From: "Darrick J. Wong" <darrick.wong@oracle.com>
To: Brian Foster <bfoster@redhat.com>
Cc: xfs <linux-xfs@vger.kernel.org>, Eryu Guan <eguan@redhat.com>
Subject: Re: [PATCH] xfs: recheck reflink / dirty page status before freeing CoW reservations
Date: Thu, 11 Jan 2018 12:32:46 -0800 [thread overview]
Message-ID: <20180111203246.GJ5602@magnolia> (raw)

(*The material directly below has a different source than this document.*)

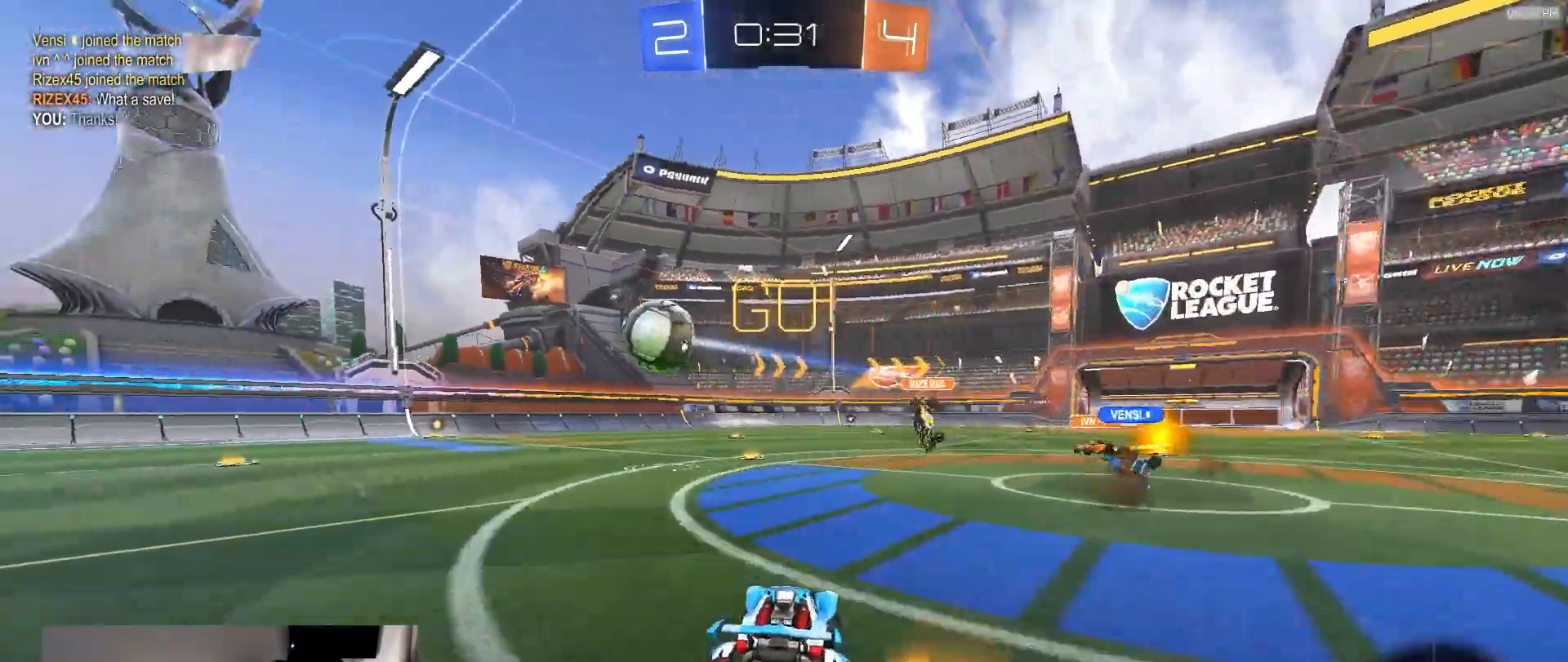
{"dt_ms": 500, "buttons": ["R1", "R2"], "left_stick": "left", "right_stick": "center", "events": [[50, "L1", "up"], [217, "R1", "up"], [433, "R1", "down"]]}
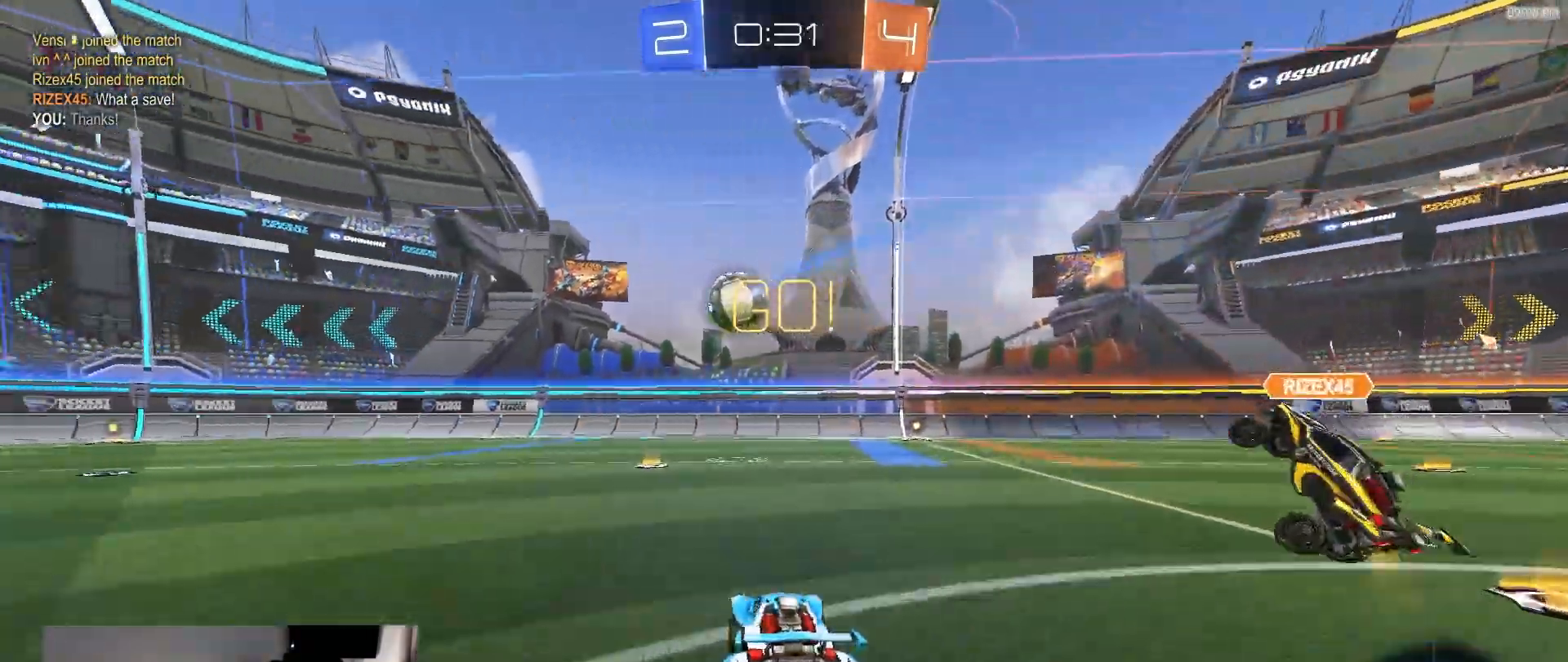
{"dt_ms": 500, "buttons": ["R2"], "left_stick": "left", "right_stick": "center", "events": [[33, "left_stick", "center"], [200, "left_stick", "left"], [267, "R1", "up"], [383, "right_stick", "right"], [450, "right_stick", "center"]]}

In-Reply-To: <20180111193828.GC22600@bfoster.bfoster>
On Thu, Jan 11, 2018 at 02:38:28PM -0500, Brian Foster wrote:
> On Thu, Jan 11, 2018 at 09:40:27AM -0800, Darrick J. Wong wrote:
> > On Thu, Jan 11, 2018 at 07:04:10AM -0500, Brian Foster wrote:
> > > On Wed, Jan 10, 2018 at 02:03:36PM -0800, Darrick J. Wong wrote:
> > > > From: Darrick J. Wong <darrick.wong@oracle.com>
> > > >
> > > > Eryu Guan reported seeing occasional hangs when running generic/269 with
> > > > a new fsstress that supports clonerange/deduperange. The cause of this
> > > > hang is an infinite loop when we convert the CoW fork extents from
> > > > unwritten to real just prior to writing the pages out; the infinite
> > > > loop happens because there's nothing in the CoW fork to convert, and so
> > > > it spins forever.
> > > >
> > > > The underlying issue here is that when we go to perform these CoW fork
> > > > conversions, we're supposed to have an extent waiting for us, but the
> > > > low space CoW reaper has snuck in and blown them away! There are four
> > > > conditions that can dissuade the reaper from touching our file -- no
> > > > reflink iflag; dirty page cache; writeback in progress; or directio in
> > > > progress. We check the four conditions prior to taking the locks, but
> > > > we neglect to recheck them once we have the locks, which is how we end
> > > > up whacking the writeback that's in progress.
> > > >
> > > > Therefore, refactor the four checks into a helper function and call it
> > > > once again once we have the locks to make sure we really want to reap
> > > > the inode. While we're at it, add an ASSERT for this weird condition so
> > > > that we'll fail noisily if we ever screw this up again.
> > > >
> > > > Reported-by: Eryu Guan <eguan@redhat.com>
> > > > Signed-off-by: Darrick J. Wong <darrick.wong@oracle.com>
> > > > ---
> > > > fs/xfs/libxfs/xfs_bmap.c | 7 +++++
> > > > fs/xfs/xfs_icache.c | 61 +++++++++++++++++++++++++++++-----------------
> > > > 2 files changed, 46 insertions(+), 22 deletions(-)
> > > >
> > > > diff --git a/fs/xfs/libxfs/xfs_bmap.c b/fs/xfs/libxfs/xfs_bmap.c
> > > > index a01cef4..7bd933f 100644
> > > > --- a/fs/xfs/libxfs/xfs_bmap.c
> > > > +++ b/fs/xfs/libxfs/xfs_bmap.c
> > > > @@ -4311,6 +4311,13 @@ xfs_bmapi_write(
> > > > while (bno < end && n < *nmap) {
> > > > bool need_alloc = false, wasdelay = false;
> > > >
> > > > + /*
> > > > + * CoW fork conversions should /never/ hit EOF. There should
> > > > + * always be something for us to work on.
> > > > + */
> > > > + ASSERT(!eof || !(flags & XFS_BMAPI_CONVERT) ||
> > > > + !(flags & XFS_BMAPI_COWFORK));
> > > > +
> > >
> > > The hunk just below asserts for BMAPI_COWFORK in a case that explicitly
> > > considers eof. That makes the logic confusing to follow IMO, but I'm
> > > more wondering whether pushing something like ASSERT(!((flags & CONVERT)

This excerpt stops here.